Conservation of target sites
All miRNA sequences are scanned against the 3' UTR datasets of D. melanogaster, D. pseudoobscura and A. gambiae. The thresholds used for hit detection are: initial Smith-Waterman hybridization alignments must have S ≥ 80, and the minimum energy of the duplex structure ΔG ≤ -14 kcal/mol. Each hit between a miRNA and a UTR sequence is then scored according to the total energy and total score of all hits between those two sequences. Hits are deemed to be conserved in D. pseudoobscura or A. gambiae if a target site equivalent to that detected in a D. melanogaster UTR can be found in the orthologous D pseudoobscura or A. gambiae UTR at the same position in the UTR alignments. Our definition of equivalence between target sites is that their sequences are more than 80% identical for D. pseudoobscura and 60% identical for A. gambiae.

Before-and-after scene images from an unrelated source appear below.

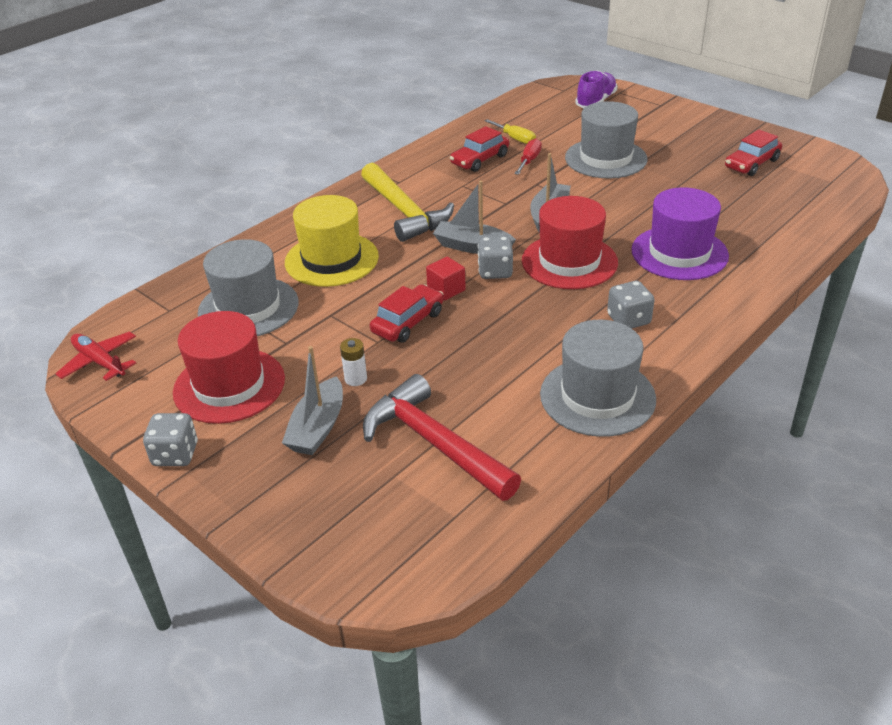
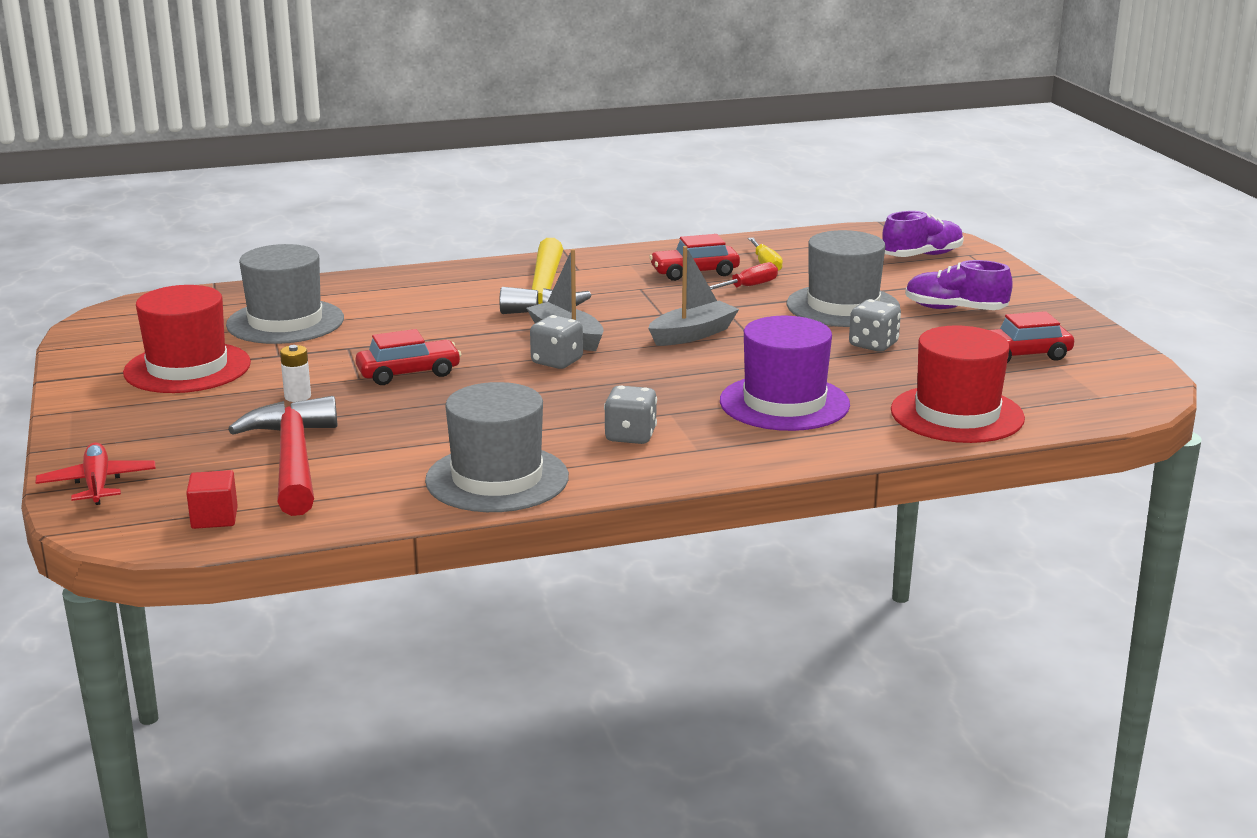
camera: 30 degrees right, 15 degrees down
(99, 362) = (112, 322): red plane -> red plane (97, 484)
(175, 454) = (79, 397): grey dice -> grey dice (873, 345)
(318, 428) = (213, 418): grey boat -> none
(331, 259) = (414, 309): yellow hat -> none
(446, 290) = (485, 361): red cube -> red cube (214, 518)
(569, 261) = (648, 376): red hat -> red hat (957, 414)
(670, 139) = (955, 309): none -> purple shoe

All results from the scan are then ranked and sorted according to total score of conserved target sites detected. For each miRNA, the ten highest ranked genes are selected as its candidate target genes in this way. Multiple miRNAs binding the same site on a target gene are resolved using a greedy algorithm that assigns the highest scoring and lowest free energy miRNA target duplex to each potential site so that different miRNA target sites cannot overlap.
Validation
For the initial validation, 3' UTR sequences for C. elegans and C. briggsae were obtained, if possible, from UTRdb 84. If unavailable, UTR sequences were estimated by taking 2,000 bp of flanking nucleotide sequence downstream of the last exon of the gene in question using the Ensembl database 48.
Randomized test
Control sequences for the randomized experiment were constructed by assembling 100 sets of 73 miRNAs each generated by random shuffling of each D. melanogaster miRNA. Each of these sets of 73 randomized miRNAs was independently searched against all D. melanogaster and D. pseudoobscura 3' UTRs as in the reference experiment. Results and counts were then averaged over all 100 random sets, and were compared with the results of the actual miRNA scan. For the functional analysis, GO classes for known D. melanogaster genes were obtained from FlyBase and conserved hits for the real and random miRNAs for each class are counted. The Z-scores are generated from the actual miRNA counts, averaged random miRNA counts and their standard deviations.
Note that recent work by Stark et al. 85 and also by Rajewski and Socci 86 addresses similar issues to those described in this work.